Vendor Profile:
Elizabeth Bryant

Jane Cave
Photo by Jane Cave

Elizabeth Bryant, also known as “Liz,” has had her fair share of rough patches in life. She also, however, wouldn’t trade any of what she went through. Because it brought her where it did: to Street Sense.

Liz first heard about Street Sense at an Alcoholics Anonymous meeting where she has been attending for some time. “Work makes me feel good,” Liz said, “I get to express and support myself.”
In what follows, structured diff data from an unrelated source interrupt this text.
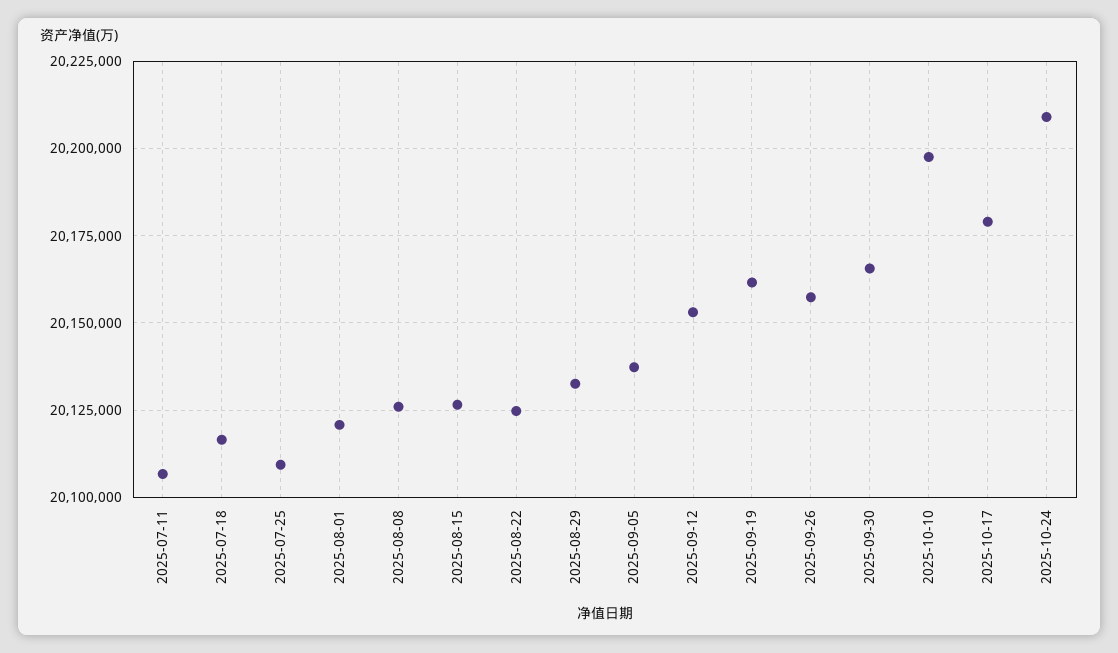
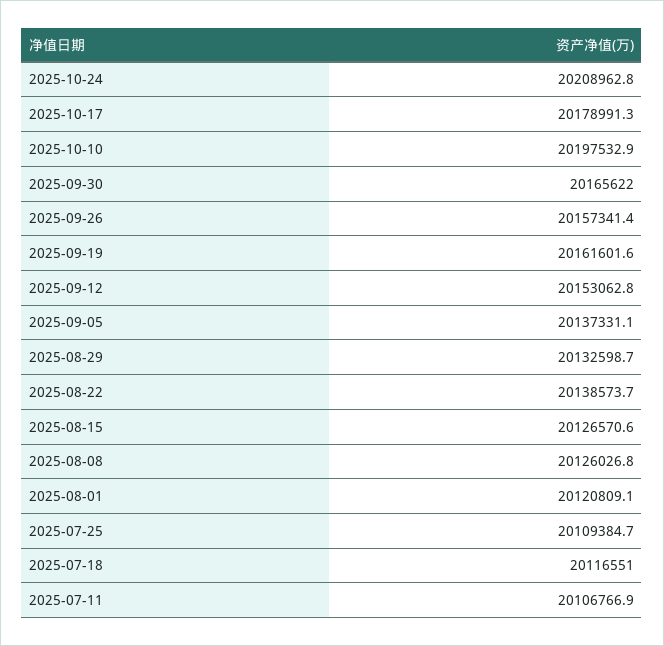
  {
    "2025-07-11": 20106766.9,
    "2025-07-18": 20116551,
    "2025-07-25": 20109384.7,
    "2025-08-01": 20120809.1,
    "2025-08-08": 20126026.8,
    "2025-08-15": 20126570.6,
-   "2025-08-22": 20125000,
+   "2025-08-22": 20138573.7,
    "2025-08-29": 20132598.7,
    "2025-09-05": 20137331.1,
    "2025-09-12": 20153062.8,
    "2025-09-19": 20161601.6,
    "2025-09-26": 20157341.4,
    "2025-09-30": 20165622,
    "2025-10-10": 20197532.9,
    "2025-10-17": 20178991.3,
    "2025-10-24": 20208962.8
  }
She certainly has a story to tell, one she had thought “would ever happen to her.” After her and her husband separated, she found herself in shelters and struggling with alcohol and drug addiction. In spite of that struggle, she remembered the neighbors she grew up with. They were her safety net after being put up for adoption due to her own mother’s addiction problem. She began to seek similar community resources: help in places that were like her old neighborhood, where support had been abundant and healing.

Liz’s wake-up call originally came when she saw how her problems were affecting her children. Even now, close to the 10-year anniversary of her oldest daughter’s death from breast center at the age of 35, Liz maintains that it was her children and her faith in God that brought her the strength to get where she is now.

After stints of recovery in places like Bethany Women’s Center, Liz was able to become sober and realize that “there is more to life than drinking and drugging.”

Pursuing a GED and further education, attending church, AA meetings, and working at Street Sense have been filling up Liz’s life since then. She attests that being able to contribute to Street Sense and have a job selling the paper raises her self-esteem and helps her feel like more than a person standing on the street for others to pass by without looking.

Liz looks forward to a lot of things, such as reconnecting with her family — especially her grandkids — and finding an apartment that is better than her current one. “People think money, who you have on your arm, the car you have, the place you stay, are going to save you. But they’re not.” she said. Liz Bryant has proven that she does certainly know not only how to save herself, but how to thrive.